Doğulu bilgeler arasında yer alan Jiddhu Krişnamurti, (1895 - 1986) bir yüzyıla yaklaşan yaşamını insanların gözlerinin bağlarını, ayaklarının kösteklerini çözmeye adadı.
‘İç Özgürlük, Krishnamurti’nin sorulara verdiği cevaplar. Örneğin insan nasıl kendi kendini tanır, sorusunda; “Bunu nasıl başarabilirim, bu tür bilgiyi nasıl satın alabilirim? Neler yapmalıyım bunun için? Ne gibi özverilerde bulunmalı ne tür ödünler vermeliyim? Ne gibi bir yol izlemeliyim? Bunu elde etmek için hangi yöntemini uygulamalıyım.” “Bu ve bunun gibi soruları olan: Bunu elde etmek için bunu uygulamalıyım diye düşünen kafa, son derece basit makineleşmiş bir kafadır. Ama kendini tanımak bu yolla sağlanamaz.
Kendini tanımak kendindeki öteki arkadaşınızla öğretmenlerinizle çevrenizdeki öteki insanlarla karşılaştırmanız sonucunda gelir. Kendinizi, başkalarını incelediğiniz gibi incelemeniz koşuluyla gelir. Davranışlarınızı ne tür giysiler giydiğinizi nasıl konuştuğunuzu nelerden tiksindiğinizi nelerle öğündüğünüzü incelediğiniz zaman gelir.
Kendinizi böyle incelediğiniz sizinle ilgili her şeyi incelediğiniz ve kendinizi aynada yüzünüzün gördüğünüz gibi gördüğünüz zaman gelir.
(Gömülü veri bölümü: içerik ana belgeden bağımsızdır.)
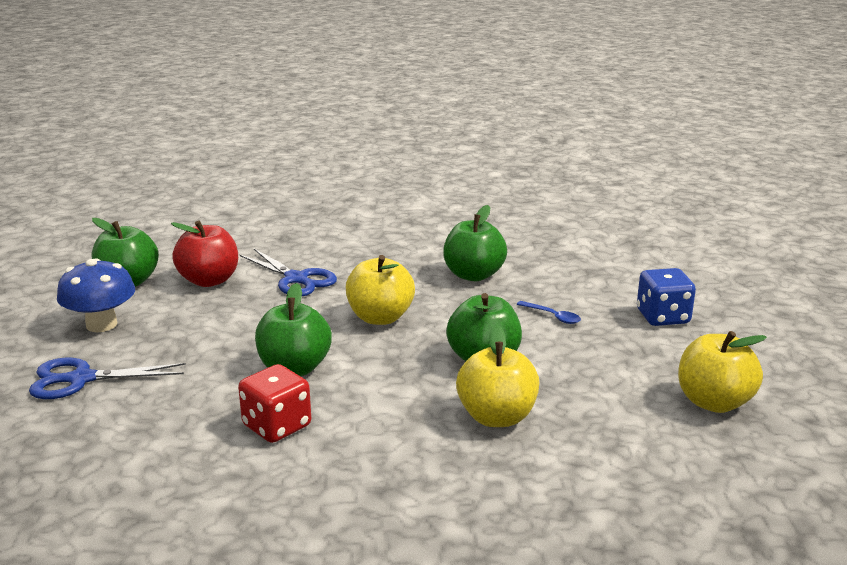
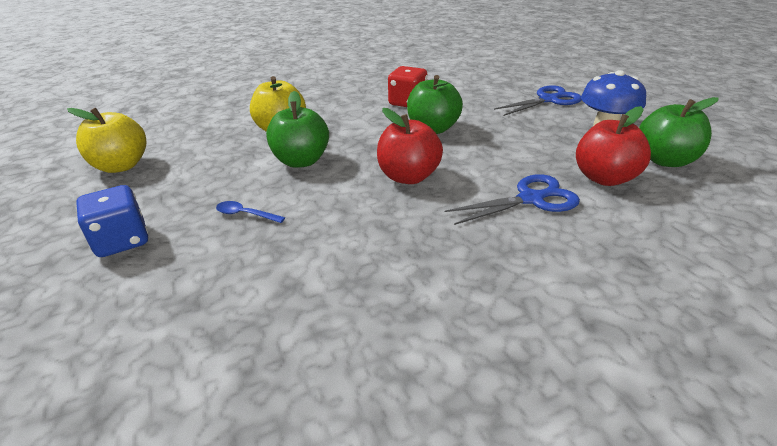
camera: 160 degrees right, 10 degrees up
(296, 279) = (530, 199): blue scissors -> blue scissors turned 135 degrees clockwise
(380, 317) = (408, 177): yellow apple -> red apple
(473, 275) = (348, 253): green apple -> none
Yüzünüzün biçiminin bir başkası olmasını birazcık daha yakışıklı olmasını isteyebilirsiniz ama olan bu. Her şey aynaya yansıyor. Gördüklerinizi görmezlikten gelip aman ne kadar güzelim diyemezsiniz.
Eğer bir aynaya bakarmışçasına bir aynanın yansızlığıyla kendinizi başkalarıyla karşılaştırabilirseniz kendinizi tanımada hiçbir sınır olmadan ilerleyebilirsiniz. Bu tıpkı ne dibi ne kıyısı olmayan bir okyanusa dalmaya benzer. Çoğumuz bir yerlere varmak bir şeyler başarmak isteriz. İsteriz ki ben artık kendi kendimi tanıdım artık mutluyum diyebilelim. Ama işte böyle olmuyor.
Eğer kendimizi gördüklerimizi kınamadan başkalarıyla kendimizi ölçmeden daha yakışıklı daha güzel daha erdemli olmayı istemeden kendinize bakabilirseniz ne olduğunuzu ne olmadığınızı görüp bununla yetinebilirseniz. Ancak o zaman çok ama çok uzaklara gidebileceğinizi anlayacaksınız. Bu yolculukta varılacak hiçbir hedef yoktur ve işte bu yolculuğun asıl gizemi ve güzel yanı da burasıdır.